[Prologue - Intentions de l'historien]

I. C'est à tort que les hommes se plaignent de leur condition, sous prétexte que leur vie, si faible et si courte, serait gouvernée par le hasard plutôt que par la vertu. Loin de là ; quiconque voudra y penser reconnaîtra qu'il n'y a rien de plus grand, de plus élevé, que la nature de l'homme, et que c'est moins la force ou le temps qui lui manque, que le bon esprit d'en faire usage. Guide et souveraine de la vie humaine, que l'âme tende à la gloire par le chemin de la vertu, alors elle trouve en elle sa force, sa puissance, son illustration : elle se passe même de la fortune, qui ne peut donner ni ôter à personne la probité, l'habileté, ni aucune qualité estimable. Si, au contraire, subjugué par des passions déréglées, l'homme s'abandonne à l'indolence et aux plaisirs des sens, à peine a-t-il goûté ces funestes délices, il voit s'évanouir et s'éteindre, par suite de sa coupable inertie, et ses forces, et ses années, et son talent. Alors il accuse la débilité de son être et s'en prend aux circonstances du mal dont lui seul est l'auteur. Si les humains avaient autant de souci des choses vraiment bonnes que d'ardeur à rechercher celles qui leur sont étrangères, inutiles et même nuisibles, ils ne seraient pas plus maîtrisés par les événements qu'ils ne les maîtriseraient eux-mêmes, et s'élèveraient à ce point de grandeur, que, sujets à la mort, ils devraient à la gloire un nom impérissable.
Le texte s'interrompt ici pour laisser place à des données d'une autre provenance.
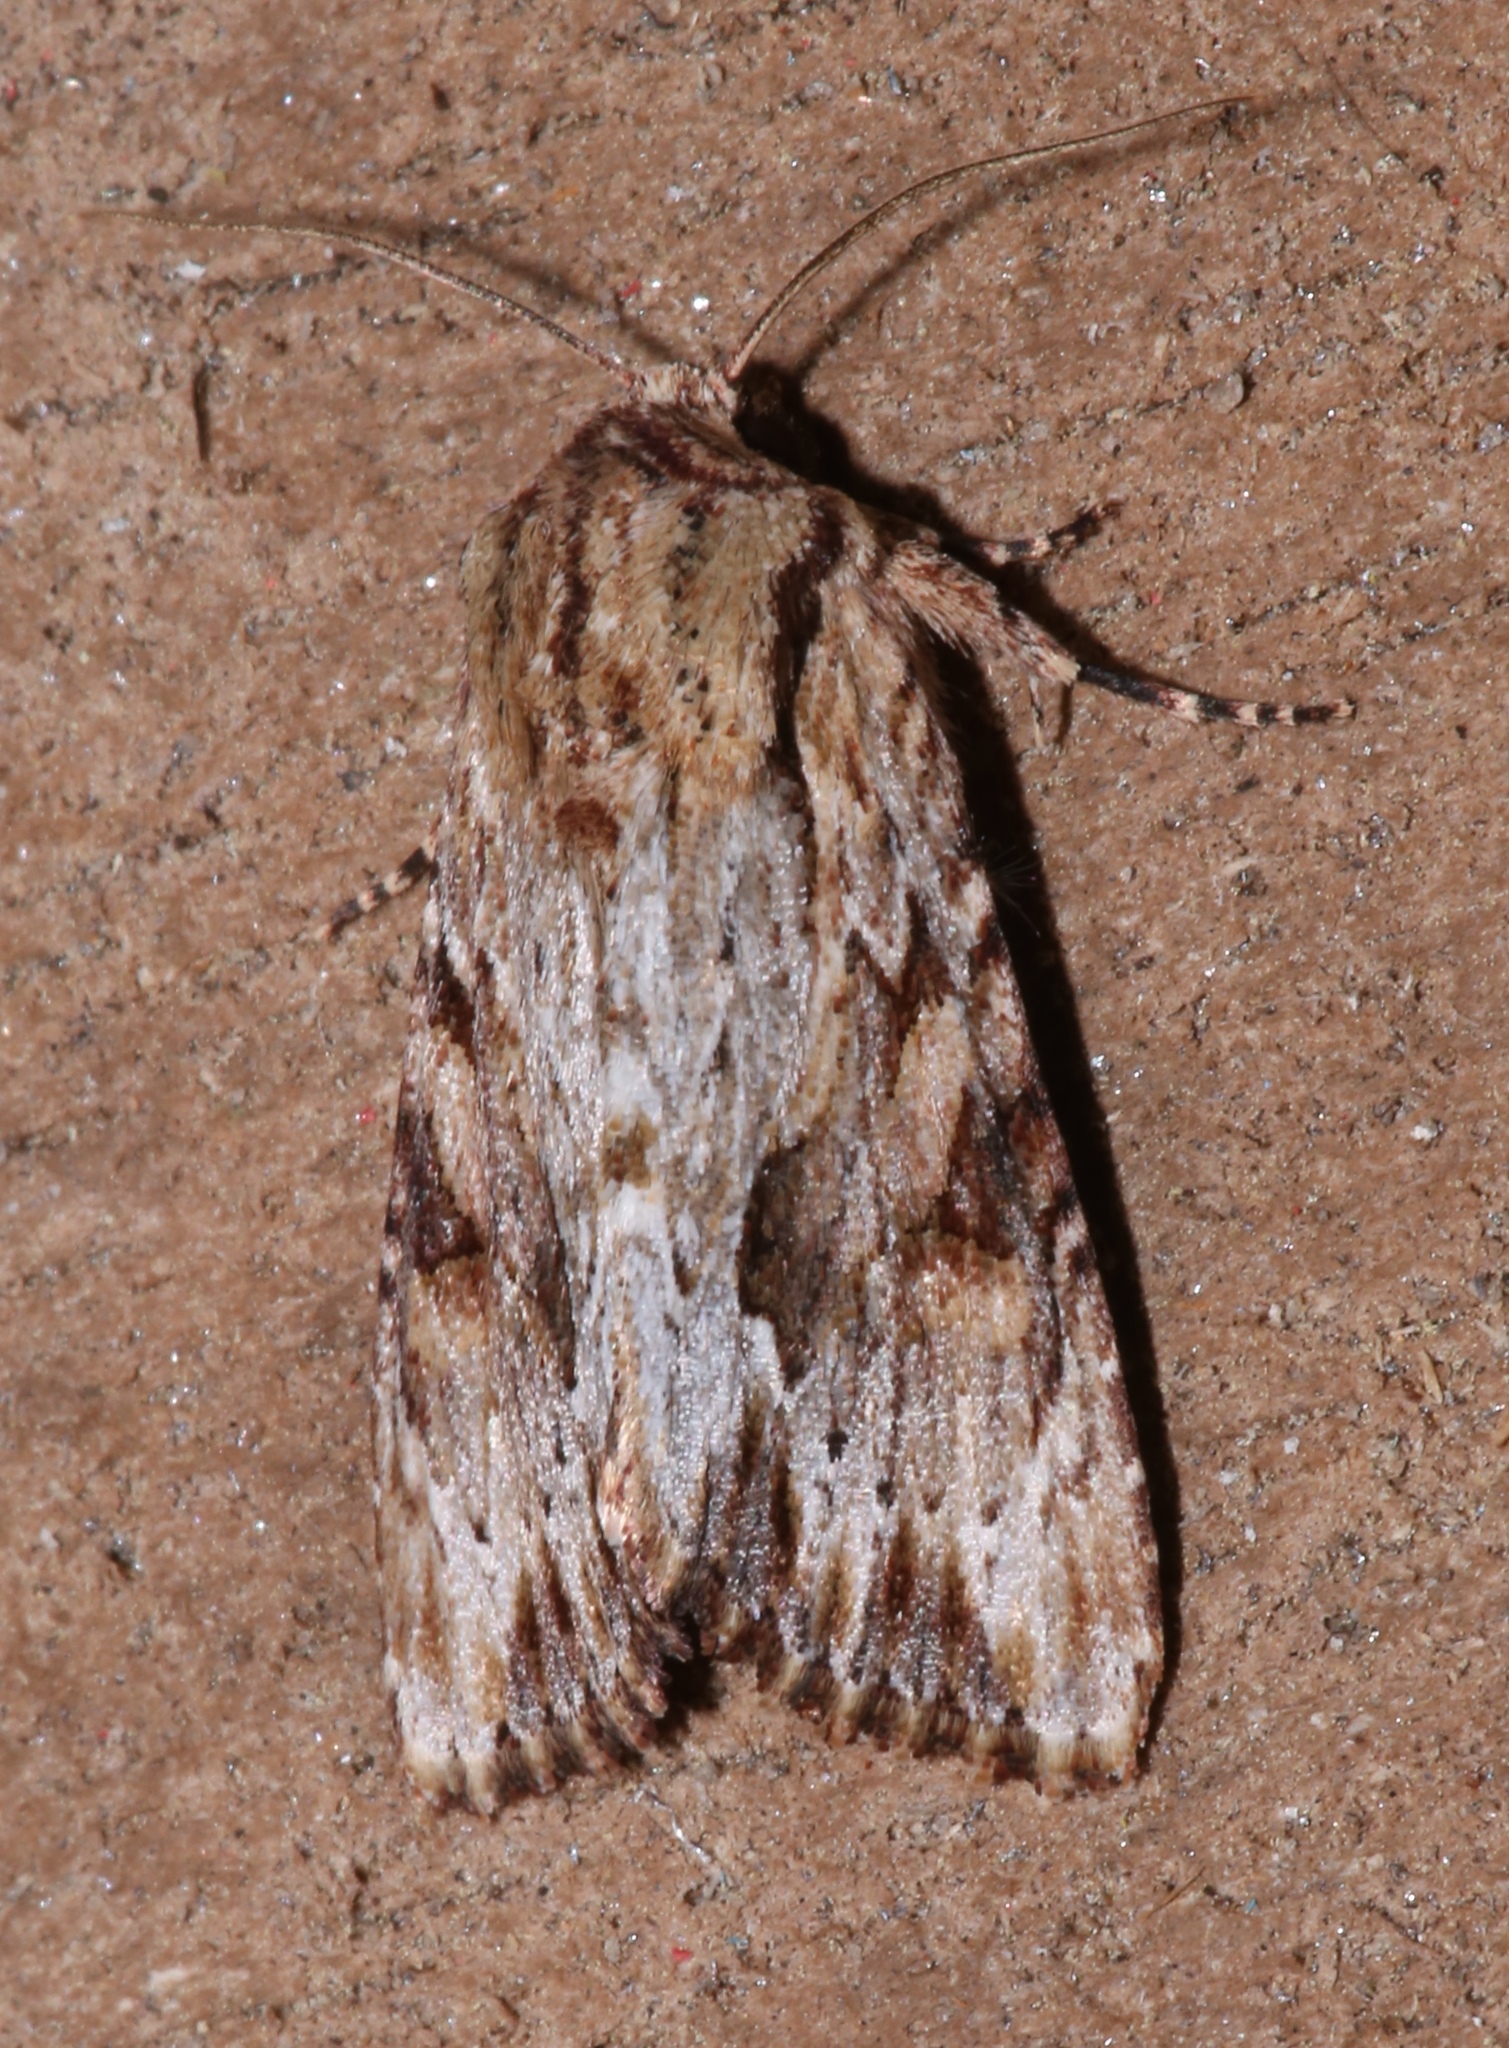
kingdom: Animalia
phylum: Arthropoda
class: Insecta
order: Lepidoptera
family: Noctuidae
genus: Achatia
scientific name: Achatia mucens
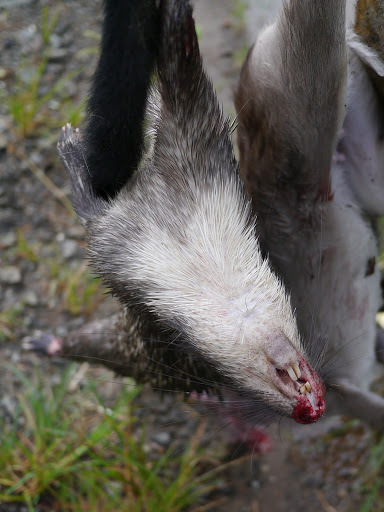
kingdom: Animalia
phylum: Chordata
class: Mammalia
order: Rodentia
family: Hystricidae
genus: Atherurus
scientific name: Atherurus africanus
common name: African brush-tailed porcupine
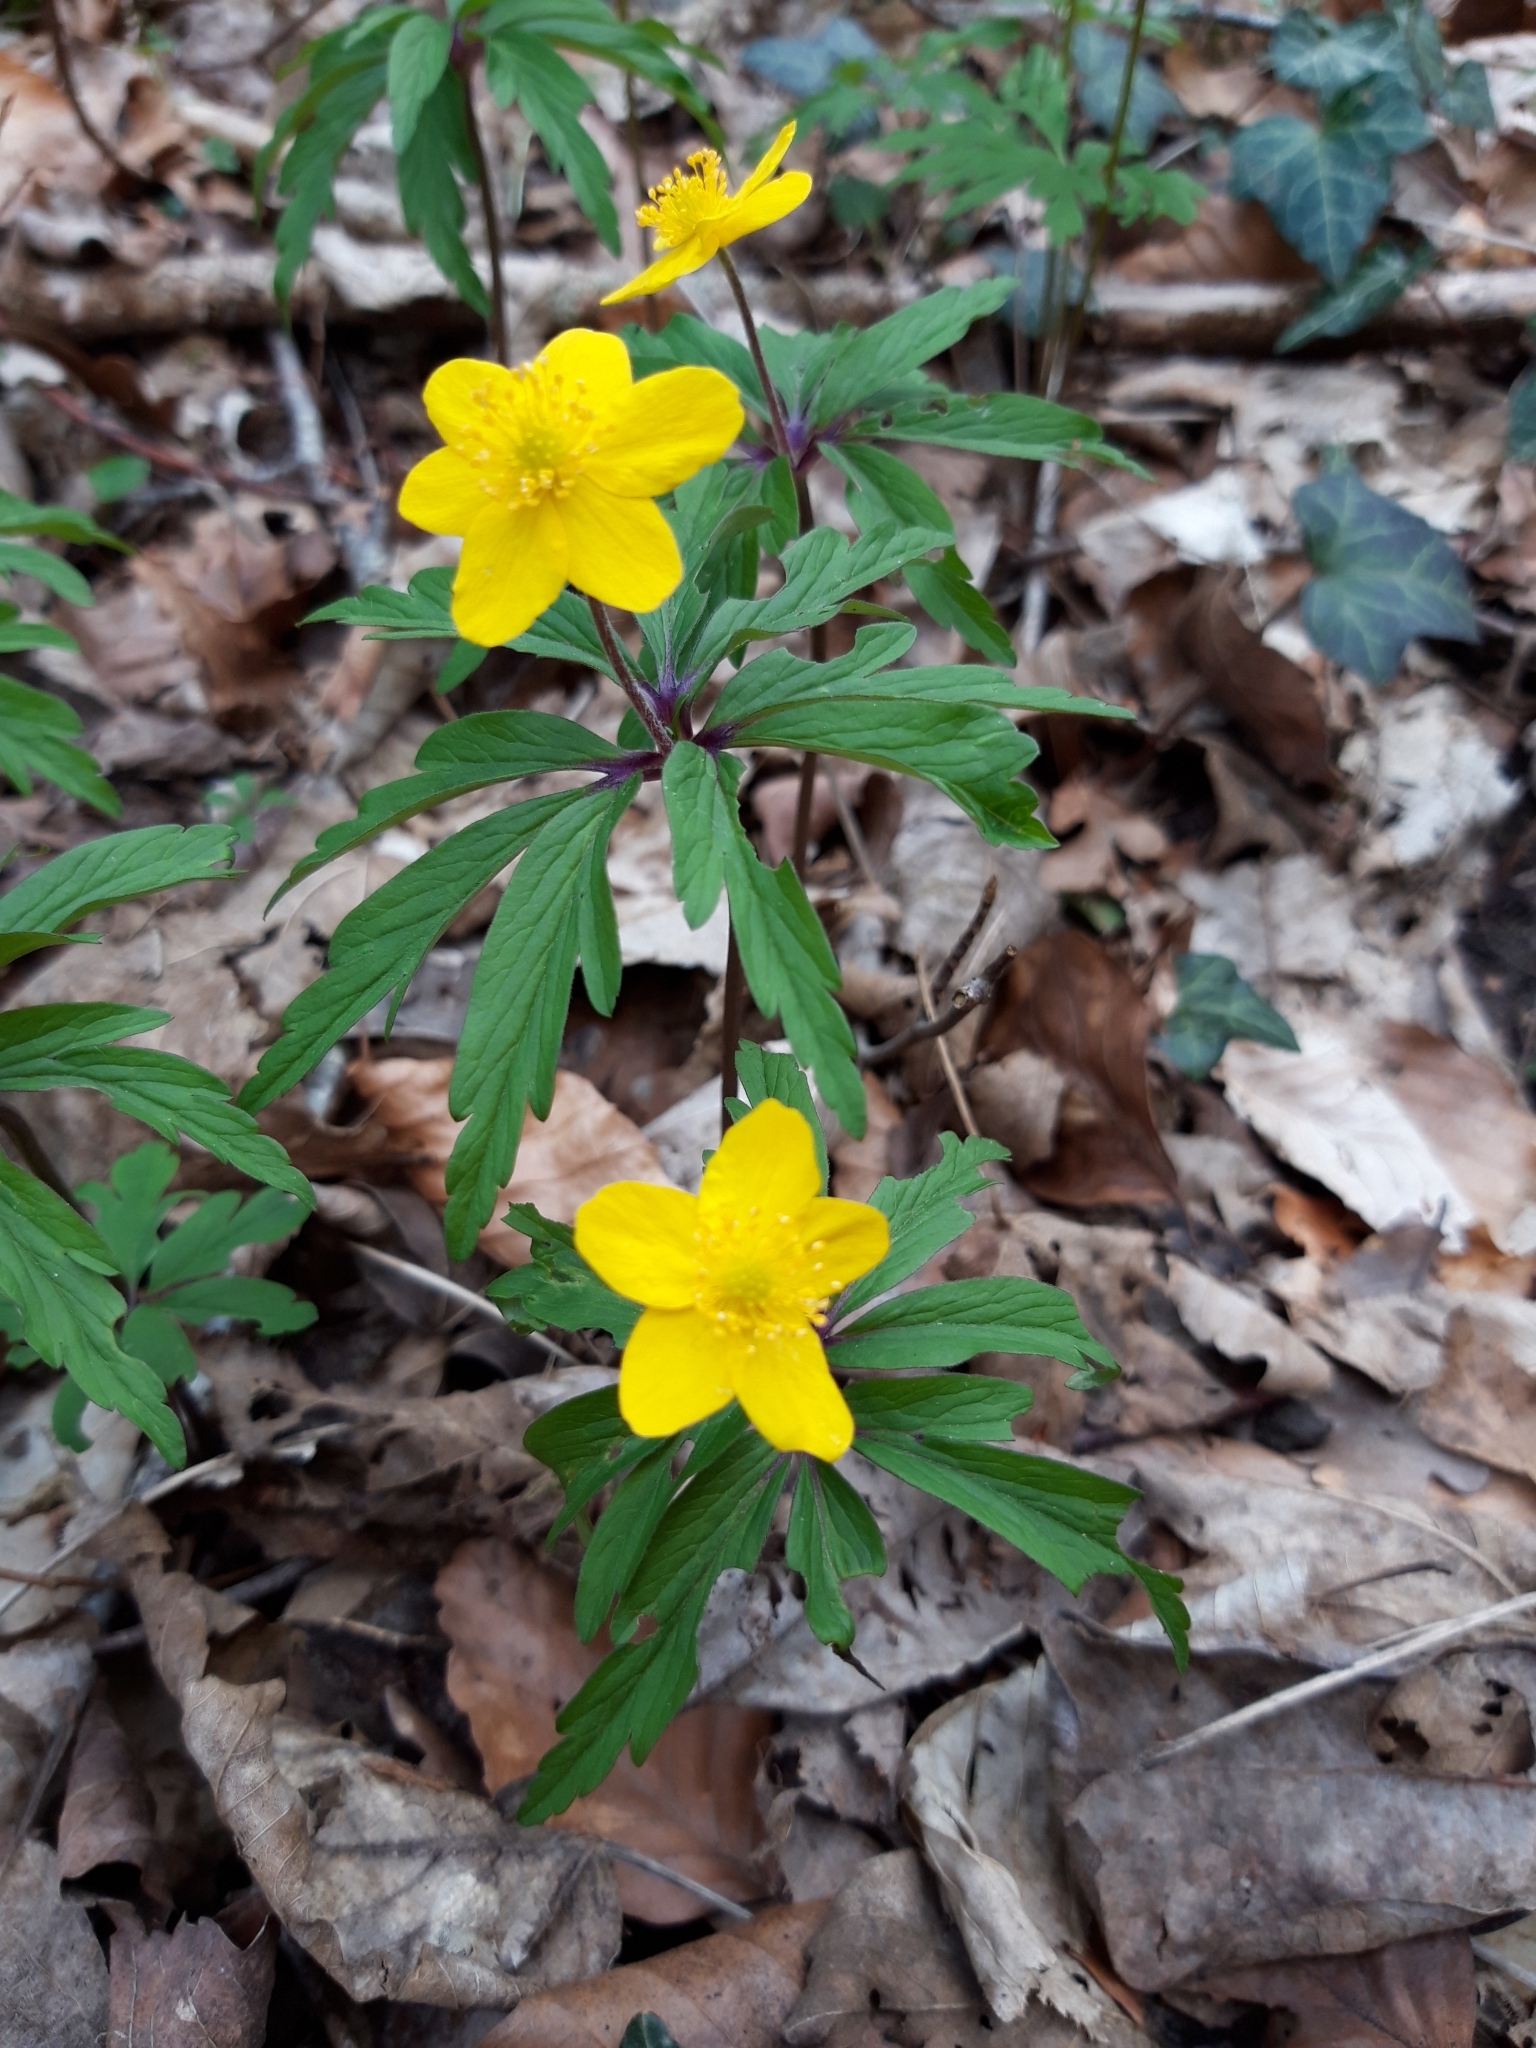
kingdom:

II. L'homme étant composé d'un corps et d'une âme, tous les objets extérieurs, aussi bien que toutes ses affections, tiennent de la nature de l'un ou de l'autre. Or la beauté, l'opulence, la force physique et tous les autres biens de ce genre passent vite ; mais les oeuvres éclatantes du génie sont immortelles comme l'âme. En un mot, les avantages du corps et de la fortune ont une fin, comme ils ont eu un commencement. Tout ce qui a pris naissance doit périr, tout ce qui s'est accru, décliner ; mais l'âme incorruptible, éternelle, souveraine du genre humain, fait tout, maîtrise tout et ne connaît pas de maître. Combien donc est surprenante la dépravation de ceux qui, entièrement livrés aux plaisirs du corps, passent leur vie dans le luxe et dans la mollesse, tandis que leur esprit, la meilleure et la plus noble portion de leur être, ils le laissent honteusement sommeiller dans l'ignorance et dans l'inertie, oubliant qu'il est pour l'âme tant de moyens divers d'arriver à la plus haute illustration !

III. Parmi ces moyens, les magistratures, les commandements, enfin toute participation aux affaires publiques, ne me paraissent guère dignes d'être recherchés dans le temps présent : car ce n'est pas au mérite qu'on accorde les honneurs ; et ceux qui les ont acquis par des voies frauduleuses n'y trouvent ni sûreté, ni plus de considération. En effet, obtenir par violence le gouvernement de sa patrie ou des sujets de la république (1), dût-on devenir tout-puissant et corriger les abus, est toujours une extrémité fâcheuse ; d'autant plus que les révolutions traînent à leur suite les massacres, la fuite des citoyens, et mille autres mesures de rigueur (2). D'un autre côté, se consumer en efforts inutiles, pour ne recueillir, après tant de peine, que des inimitiés, c'est l'excès de la folie, à moins qu'on ne soit possédé de la basse et funeste manie de faire en pure perte, à la puissance de quelques ambitieux, le sacrifice de son honneur et de sa liberté.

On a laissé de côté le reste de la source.